Example of transparency. Source: https://www.opengl.org

Deep Image Matting

Alright, so what does the paper propose? The paper proposes a network in two parts:

Matting Network: The Matting Network is essentially a U-net, everyone’s favorite segmentation architecture. The network is fed an image and its corresponding trimap. It is subsequently trained to predict a rough corresponding alpha layer using an MSE Loss (the loss is actually more sophisticated than just MSE, but it would take me a separate post to go into the details).
Refinement Network: The researchers discovered that the Matting Network tends to just predict a lot of semi-transparent pixels because it doesn’t “dare” to set some pixels fully to 0 or 1. Therefore, they tack on a 3-layer fully convolutional net to kind of “refine” those smooth edges into harder ones.

Network architecture, taken from the paper Deep Image Matting by Xu et al.

My Approach

My approach was trained using the SegmentAI dataset.
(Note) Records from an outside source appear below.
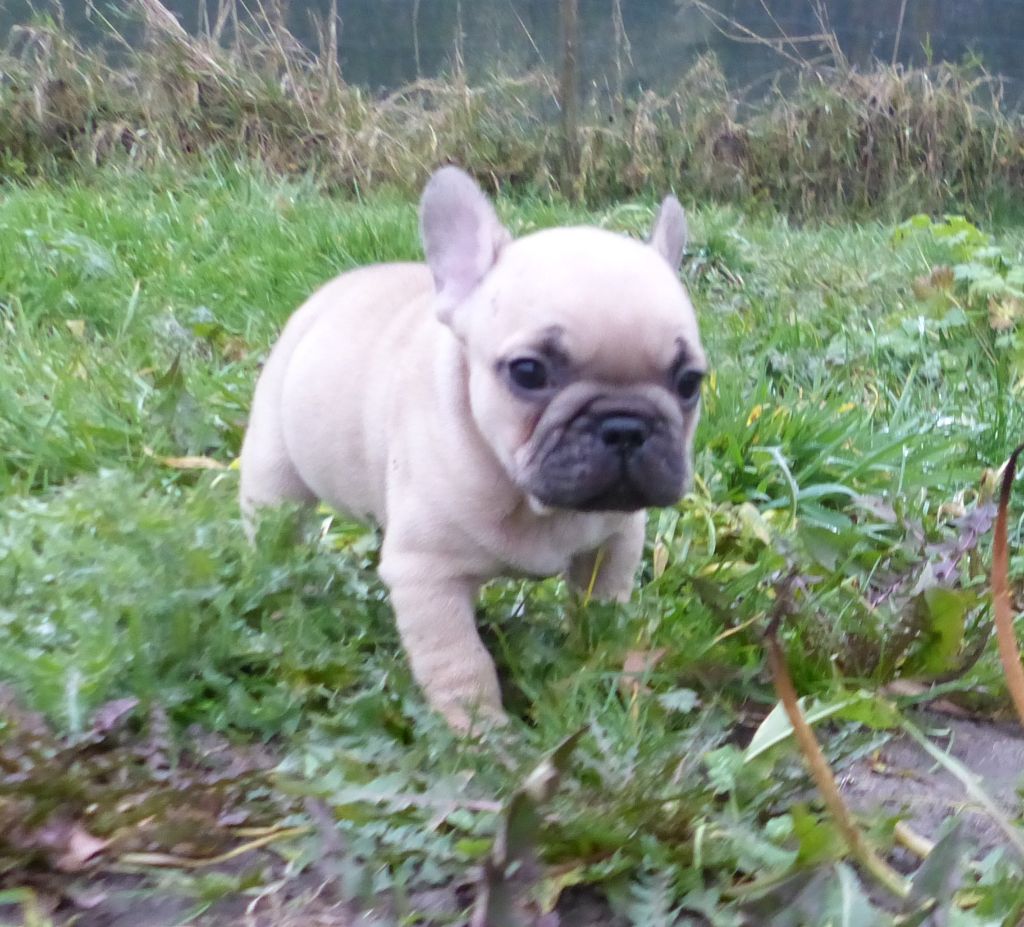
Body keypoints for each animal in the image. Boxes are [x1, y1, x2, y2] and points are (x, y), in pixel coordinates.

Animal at [239, 166, 706, 729]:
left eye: (689, 382)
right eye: (528, 372)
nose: (625, 425)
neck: (531, 499)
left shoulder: (614, 544)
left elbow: (602, 610)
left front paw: (603, 666)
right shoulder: (427, 575)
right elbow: (461, 662)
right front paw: (480, 731)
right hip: (274, 476)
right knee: (275, 534)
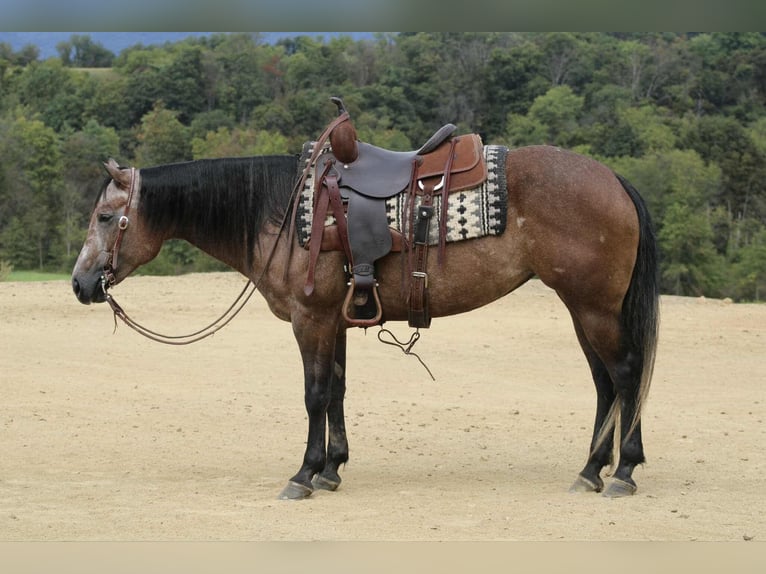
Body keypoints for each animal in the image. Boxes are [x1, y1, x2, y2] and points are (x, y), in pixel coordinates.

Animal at [71, 143, 659, 500]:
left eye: (105, 216)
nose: (80, 284)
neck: (284, 214)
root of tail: (612, 178)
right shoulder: (334, 321)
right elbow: (336, 391)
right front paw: (332, 468)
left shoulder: (309, 319)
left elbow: (313, 394)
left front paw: (303, 474)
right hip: (581, 308)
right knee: (605, 384)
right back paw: (590, 470)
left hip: (594, 307)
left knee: (627, 375)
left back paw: (623, 472)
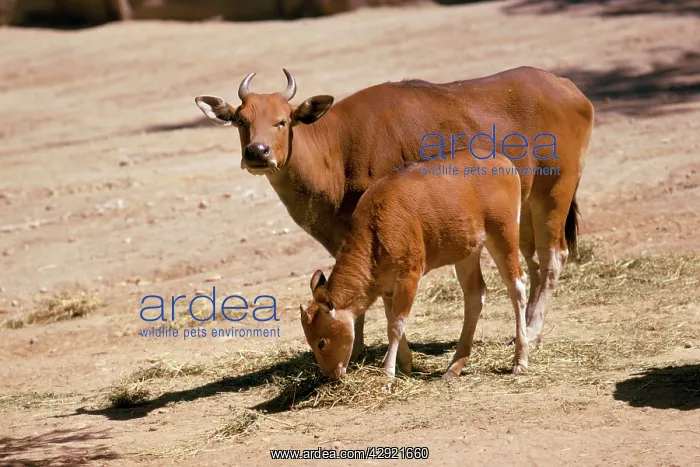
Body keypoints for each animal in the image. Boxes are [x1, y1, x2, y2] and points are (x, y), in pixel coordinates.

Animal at [300, 151, 527, 380]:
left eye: (321, 342)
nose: (331, 374)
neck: (376, 228)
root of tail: (502, 161)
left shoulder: (409, 277)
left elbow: (396, 325)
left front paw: (388, 373)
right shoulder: (387, 288)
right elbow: (391, 319)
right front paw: (405, 366)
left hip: (504, 234)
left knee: (516, 286)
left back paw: (520, 360)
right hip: (467, 252)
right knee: (475, 295)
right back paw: (454, 366)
This is a dataset that contains 40k images of humans with an alpha layer that separates them from their background, ideal for my challenge.
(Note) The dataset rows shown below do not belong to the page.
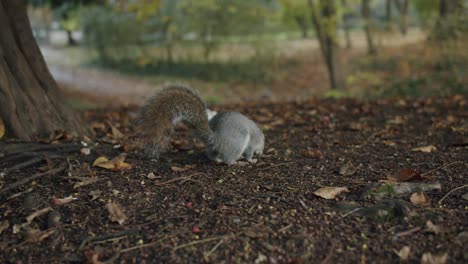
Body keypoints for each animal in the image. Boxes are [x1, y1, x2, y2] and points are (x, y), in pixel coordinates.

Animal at [137, 83, 266, 164]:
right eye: (263, 144)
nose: (260, 153)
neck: (258, 134)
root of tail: (216, 138)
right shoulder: (252, 143)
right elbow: (249, 152)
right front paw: (251, 160)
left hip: (213, 147)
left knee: (212, 155)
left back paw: (217, 160)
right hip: (238, 142)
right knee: (228, 160)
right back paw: (236, 162)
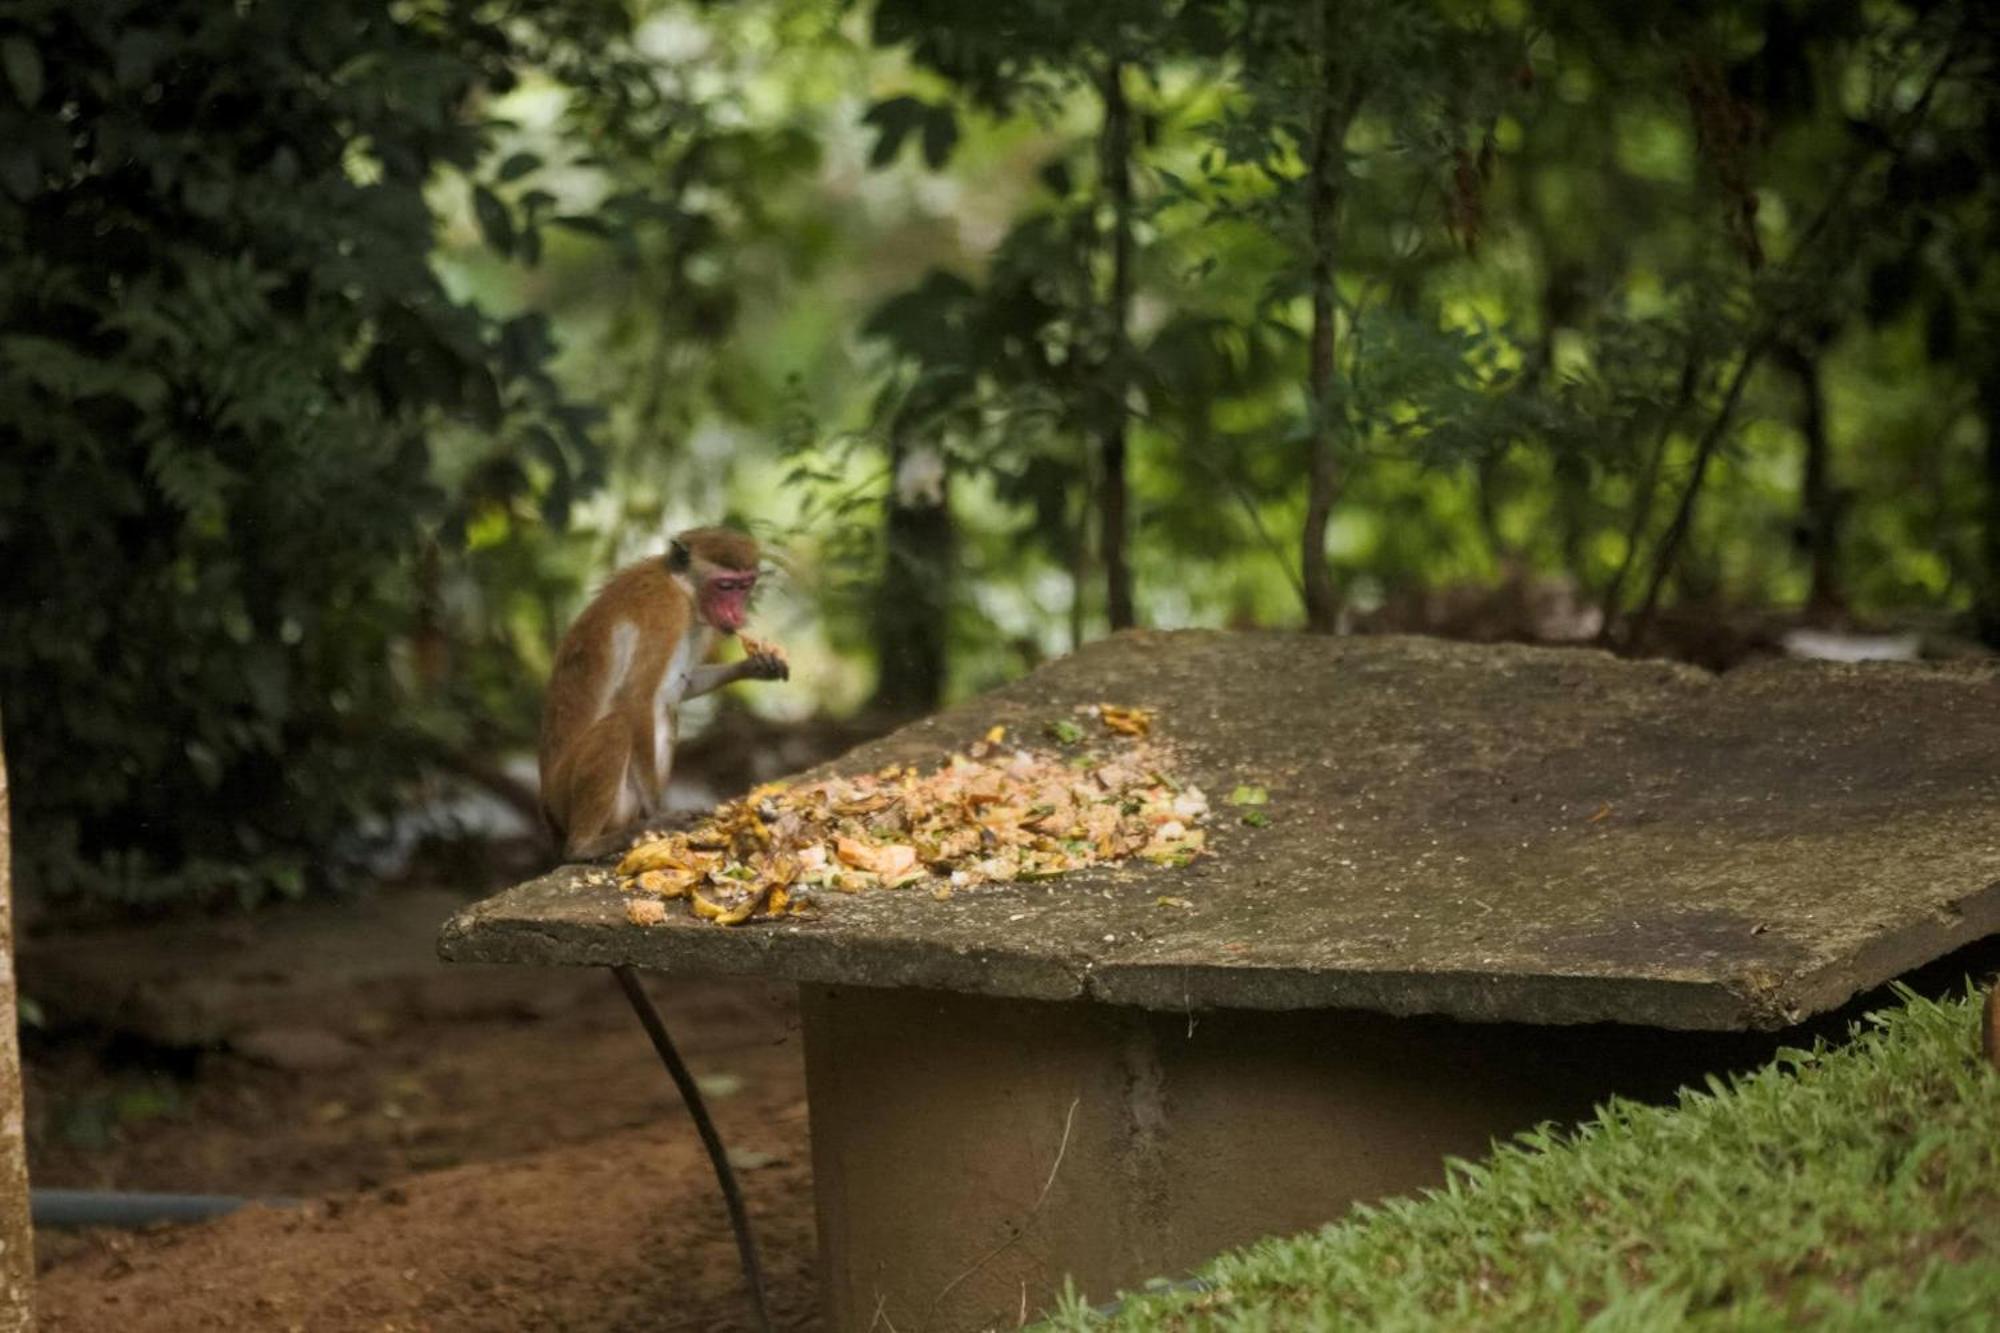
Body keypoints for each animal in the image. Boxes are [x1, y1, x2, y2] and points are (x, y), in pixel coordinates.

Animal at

Example of SegmentAI dataset. You'll notice the matting is far from perfect, but it's enough for the network to get the idea

Armed with this dataset, I proceeded to do the following:

Predicting trimaps: After manually converting the SegmentAI alpha layers into trimaps (using openCV erode and dilate), I trained a default U-net to learn to predict trimaps (standard segmentation application).

A result from the trimap generator. Bit noisy, but not bad, especially taking the weird artefacting at the top into account

Predicting rough alphas: I then trained a new U-net to take in a 4-channel image (standard RGB image + trimap on the A-channel) and spit out a single-channel rough alpha.
Refining the alphas: Lastly, I fed all these RGB images and their new rough alphas through a standard 3-layer CNN to refine the predictions a bit.
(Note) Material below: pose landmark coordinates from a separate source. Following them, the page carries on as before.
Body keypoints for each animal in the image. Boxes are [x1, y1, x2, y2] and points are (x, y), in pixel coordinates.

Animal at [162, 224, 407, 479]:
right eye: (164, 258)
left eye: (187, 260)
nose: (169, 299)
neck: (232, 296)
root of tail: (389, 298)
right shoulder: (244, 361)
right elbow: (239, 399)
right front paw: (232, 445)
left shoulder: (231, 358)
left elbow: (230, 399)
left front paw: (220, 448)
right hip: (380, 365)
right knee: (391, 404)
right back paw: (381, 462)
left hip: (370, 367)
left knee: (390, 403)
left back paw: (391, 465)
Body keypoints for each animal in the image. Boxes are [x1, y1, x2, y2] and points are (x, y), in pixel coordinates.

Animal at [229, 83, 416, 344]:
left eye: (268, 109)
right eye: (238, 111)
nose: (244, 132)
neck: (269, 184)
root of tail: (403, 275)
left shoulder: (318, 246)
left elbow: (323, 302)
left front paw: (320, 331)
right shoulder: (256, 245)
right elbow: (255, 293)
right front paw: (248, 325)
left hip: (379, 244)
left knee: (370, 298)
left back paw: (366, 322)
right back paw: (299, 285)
Final performance on AISegment validation set. Looking hopeful!

Results

Let’s run the model on some CelebA samples and see how it does.

That’s mildly disappointing. Some thoughts:

The trimaps are the main issue. When the trimap is decent, the resulting mat is pretty good too (see second-to-last row).
Shadows are a problem. It looks like the trimap segmentation especially struggles with dark backgrounds and lacking contrast. Anywhere there’s shadows/dark backgrounds, the trimap is all over the place.
More data wouldn’t hurt. The paper trained on 50k images, I trained on only 15k (Google Colab limits training times). Maybe the additional images could help with learning to deal with backgrounds?
Better data wouldn’t hurt either. AISegment data is a good start, but it’s definitely not perfect (see sample posted at the top of this post).